There's tarpon and snook on the Caribbean side around Tortuguero. And some anglers are so single-mindedly focused on Lake Arenal's rainbow bass that they have been known not to notice that the volcano is erupting. But what really hooks fishermen in Costa Rica are the Pacific ocean billfish, especially sailfish, which they're willing to spend $400-$800 a day to pursue. Flamingo and Tamarindo are becoming the centers of activity, but in winter, when the sea kicks up a bit, many boats move down to the more sheltered Quepos, where the 36-foot Dorado IV (253-6713) hooked and released 100 sailfish in three days last season.

The Cloud Forest
Even if your attitude is that one nature preserve has the same dumb plants and bugs as another, a Costa Rican experience not to be missed is a trip to a cloud forest, where dampness is a virtue.

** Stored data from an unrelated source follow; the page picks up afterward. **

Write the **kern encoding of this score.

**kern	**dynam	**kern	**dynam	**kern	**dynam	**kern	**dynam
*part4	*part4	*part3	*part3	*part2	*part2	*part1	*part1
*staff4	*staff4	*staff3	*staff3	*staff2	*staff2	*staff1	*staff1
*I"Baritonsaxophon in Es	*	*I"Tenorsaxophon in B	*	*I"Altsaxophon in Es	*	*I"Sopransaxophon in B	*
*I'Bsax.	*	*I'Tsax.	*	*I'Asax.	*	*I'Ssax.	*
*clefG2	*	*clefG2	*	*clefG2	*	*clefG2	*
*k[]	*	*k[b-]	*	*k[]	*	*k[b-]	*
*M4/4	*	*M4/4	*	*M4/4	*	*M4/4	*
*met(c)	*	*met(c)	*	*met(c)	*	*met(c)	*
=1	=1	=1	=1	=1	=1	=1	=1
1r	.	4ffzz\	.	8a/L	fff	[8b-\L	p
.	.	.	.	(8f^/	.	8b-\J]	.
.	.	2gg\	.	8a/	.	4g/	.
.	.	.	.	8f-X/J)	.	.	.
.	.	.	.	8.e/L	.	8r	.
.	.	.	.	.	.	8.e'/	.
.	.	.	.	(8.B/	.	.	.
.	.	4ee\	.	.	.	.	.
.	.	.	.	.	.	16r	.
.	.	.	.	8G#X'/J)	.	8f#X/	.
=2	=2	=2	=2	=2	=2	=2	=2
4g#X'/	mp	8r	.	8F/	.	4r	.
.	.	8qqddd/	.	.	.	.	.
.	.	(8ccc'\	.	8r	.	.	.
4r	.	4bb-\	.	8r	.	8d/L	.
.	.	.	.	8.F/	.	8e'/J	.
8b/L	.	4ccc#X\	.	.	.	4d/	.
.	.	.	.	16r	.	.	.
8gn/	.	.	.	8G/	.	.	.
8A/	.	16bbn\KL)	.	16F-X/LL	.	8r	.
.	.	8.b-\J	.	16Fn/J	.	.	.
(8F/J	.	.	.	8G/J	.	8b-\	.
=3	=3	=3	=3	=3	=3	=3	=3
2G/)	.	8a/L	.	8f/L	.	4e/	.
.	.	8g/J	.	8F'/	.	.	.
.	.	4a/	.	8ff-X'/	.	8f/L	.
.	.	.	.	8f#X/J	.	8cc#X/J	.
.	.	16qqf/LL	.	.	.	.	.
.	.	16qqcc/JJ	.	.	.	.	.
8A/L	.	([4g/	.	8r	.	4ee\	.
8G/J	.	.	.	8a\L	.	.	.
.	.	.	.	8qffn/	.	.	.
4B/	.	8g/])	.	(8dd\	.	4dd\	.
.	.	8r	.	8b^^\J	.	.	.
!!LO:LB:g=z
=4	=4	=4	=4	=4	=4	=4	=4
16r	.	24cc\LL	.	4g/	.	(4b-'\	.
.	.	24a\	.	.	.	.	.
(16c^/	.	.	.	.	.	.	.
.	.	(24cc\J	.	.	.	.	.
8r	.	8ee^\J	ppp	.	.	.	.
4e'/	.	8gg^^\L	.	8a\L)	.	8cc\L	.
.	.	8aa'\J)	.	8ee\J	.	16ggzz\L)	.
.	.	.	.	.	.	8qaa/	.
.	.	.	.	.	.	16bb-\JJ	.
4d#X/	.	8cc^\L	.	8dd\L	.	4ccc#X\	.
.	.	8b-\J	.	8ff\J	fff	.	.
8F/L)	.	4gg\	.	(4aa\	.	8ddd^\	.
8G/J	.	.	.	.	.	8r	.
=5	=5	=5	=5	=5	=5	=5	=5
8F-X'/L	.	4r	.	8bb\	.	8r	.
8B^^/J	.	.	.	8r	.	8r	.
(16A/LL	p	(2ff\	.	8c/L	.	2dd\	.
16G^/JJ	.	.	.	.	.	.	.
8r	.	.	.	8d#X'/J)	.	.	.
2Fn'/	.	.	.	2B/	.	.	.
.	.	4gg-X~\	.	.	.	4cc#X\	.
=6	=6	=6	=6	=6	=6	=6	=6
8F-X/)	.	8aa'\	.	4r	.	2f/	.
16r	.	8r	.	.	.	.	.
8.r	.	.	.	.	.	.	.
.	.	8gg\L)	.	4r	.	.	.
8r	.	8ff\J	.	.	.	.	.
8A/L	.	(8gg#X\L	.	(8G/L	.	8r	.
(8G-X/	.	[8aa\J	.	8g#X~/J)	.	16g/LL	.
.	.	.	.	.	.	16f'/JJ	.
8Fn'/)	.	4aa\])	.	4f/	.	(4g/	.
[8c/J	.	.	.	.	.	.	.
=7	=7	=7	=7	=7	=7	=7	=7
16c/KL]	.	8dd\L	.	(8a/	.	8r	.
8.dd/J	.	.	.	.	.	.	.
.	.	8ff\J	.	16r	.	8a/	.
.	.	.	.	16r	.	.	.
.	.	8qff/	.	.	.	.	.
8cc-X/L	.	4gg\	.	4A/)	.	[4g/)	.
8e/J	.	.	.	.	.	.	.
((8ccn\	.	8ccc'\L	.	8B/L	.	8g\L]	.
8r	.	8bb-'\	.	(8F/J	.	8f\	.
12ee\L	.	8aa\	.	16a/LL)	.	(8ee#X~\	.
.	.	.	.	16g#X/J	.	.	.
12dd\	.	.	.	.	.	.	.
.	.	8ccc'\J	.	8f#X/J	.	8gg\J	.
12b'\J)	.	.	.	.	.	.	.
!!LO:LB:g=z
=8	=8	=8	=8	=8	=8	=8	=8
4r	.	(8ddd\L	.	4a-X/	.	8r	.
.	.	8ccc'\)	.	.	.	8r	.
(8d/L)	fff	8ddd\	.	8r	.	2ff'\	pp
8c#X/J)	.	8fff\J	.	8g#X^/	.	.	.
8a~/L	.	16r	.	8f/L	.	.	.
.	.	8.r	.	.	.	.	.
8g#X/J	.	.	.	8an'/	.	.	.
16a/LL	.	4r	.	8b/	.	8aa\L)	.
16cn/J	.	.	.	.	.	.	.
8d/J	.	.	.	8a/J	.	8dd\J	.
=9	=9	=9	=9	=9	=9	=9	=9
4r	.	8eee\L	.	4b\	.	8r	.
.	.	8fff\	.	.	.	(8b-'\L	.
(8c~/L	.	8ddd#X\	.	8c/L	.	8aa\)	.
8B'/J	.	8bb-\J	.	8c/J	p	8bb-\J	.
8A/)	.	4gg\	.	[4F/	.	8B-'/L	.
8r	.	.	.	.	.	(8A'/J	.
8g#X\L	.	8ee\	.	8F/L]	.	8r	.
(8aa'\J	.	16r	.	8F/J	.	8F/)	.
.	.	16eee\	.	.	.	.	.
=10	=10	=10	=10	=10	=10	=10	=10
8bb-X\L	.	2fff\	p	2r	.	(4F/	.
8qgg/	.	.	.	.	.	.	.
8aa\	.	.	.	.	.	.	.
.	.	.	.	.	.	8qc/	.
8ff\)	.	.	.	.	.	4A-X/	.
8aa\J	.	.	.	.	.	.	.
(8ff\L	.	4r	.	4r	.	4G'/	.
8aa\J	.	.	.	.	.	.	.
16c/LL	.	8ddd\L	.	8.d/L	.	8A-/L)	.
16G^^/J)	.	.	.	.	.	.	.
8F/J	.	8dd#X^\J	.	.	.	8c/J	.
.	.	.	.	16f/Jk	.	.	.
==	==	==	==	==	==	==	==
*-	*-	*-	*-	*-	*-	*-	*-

The most famous is Monteverde, about 110 miles northwest of San Jos‹, still a misty wonderland even if the iridescently green resplendent quetzal and other wildlife have largely fled before the hordes who have come to admire them. A good alternative is the nearby Santa Elena Forest Reserve, three miles farther up the rough mountain road, where you have a better chance of seeing not only quetzals and 400 other species of birds, but also sloth, deer, ocelots, and monkeys. You can go without a guide, but that would be the cloud-forest equivalent of experiencing Times Square blindfolded.

Take one of the guided tours that start at the visitor's center (645-5238), where you would also be wise to rent a pair of rubber boots. Stay at the Monteverde Lodge (doubles, $93; 257-0766). It's just 15 minutes from the Santa Elena Reserve, and has an atrium Jacuzzi where you can sit and recount the day's events with up to 14 of your newest friends.

Even more than quetzals and blue morpho butterflies, the visual stunner in Costa Rica is the almost continuously active Arenal Volcano. Nighttime is the best time to observe it, when flowing lava often puts on an action-flick-quality sound and light show. Unless you want to become tourist on toast, don't even think about trying to climb the volcano's slopes. But you'll feel like you're practically on them from some of the rooms at the Arenal Observatory Lodge (doubles, $55-$110; 257-9489), which was originally built for volcano watchers from the Smithsonian Institution and the University of Costa Rica. The lodge, accessible only by four-wheel-drive from the village of Fortuna, is so close to the volcano that on occasion the rooms allow you, finally, to feel the earth move while you're in bed.